A World War II Navy bomber and flight crew missing in action for nearly 72 years were found near the Pacific Island nation of Palau, thanks to a project launched in 2012 to search for MIA aircraft and crew members.
The TBM-1C Avenger is 85 feet under water. It went down in July 1944, with one of the three crew members reportedly bailing out.
“The importance of our mission is reinforced with each new discovery of a missing aircraft," said Eric Terrill, a University of California San Diego oceanographer, in a
Project RECOVER news release. “But this is more than reconnecting with history; it's about locating the missing to enable the U.S. government to bring them home for a proper burial.”
The lagoon waters, coral reefs, and mangrove forests of the Palau islands are thought to conceal several dozen U.S. aircraft and the remains of as many as 80 U.S. airmen, the project believes.
Capturing Palau from Japan had the highest death toll of any amphibious assault in U.S. military history, with about 2,300 people killed and 8,400 wounded, reported
UPI.
Project RECOVER is a partnership between the University of Delaware’s College of Earth, Ocean, and Environment, Scripps Institution of Oceanography at the University of California San Diego, and the BentProp Project.
The group interviewed veterans, studied old photographs, and conducted research at the National Archives to determine an approximate location of the downed Avenger,
CNN reported.
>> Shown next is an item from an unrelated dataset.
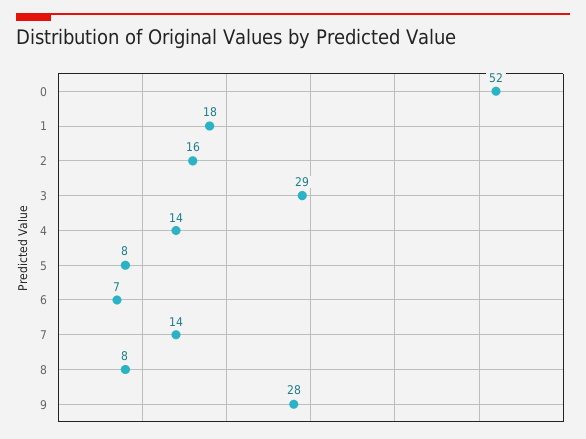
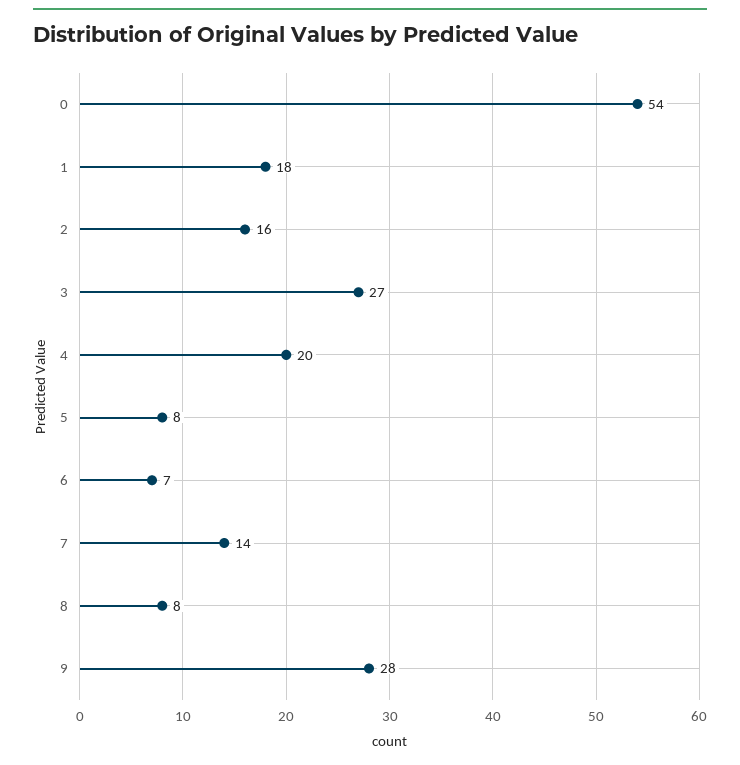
0: 52 -> 54
3: 29 -> 27
4: 14 -> 20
Then they used an underwater robot equipped with sonar to comb the seafloor.
"We essentially mow the lawn with this device," Terril said.
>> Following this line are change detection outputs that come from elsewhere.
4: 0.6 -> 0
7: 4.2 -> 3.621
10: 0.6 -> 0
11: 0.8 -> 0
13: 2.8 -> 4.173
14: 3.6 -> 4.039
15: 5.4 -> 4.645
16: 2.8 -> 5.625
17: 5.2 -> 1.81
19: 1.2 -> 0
After two months of scanning, the wreck was found, and the team will turn its discovery over to the U.S. government to identify the remains, using such evidence as dog tags, dental records and DNA.
“The plane had a number of Japanese targets that it was focused on in World War II, and was hit by anti-aircraft fire, and then crashed within the lagoon a few miles over shore from the target that it was going after," Terrill told
Fox News.
The Avenger is the sixth aircraft located by the project, said UPI.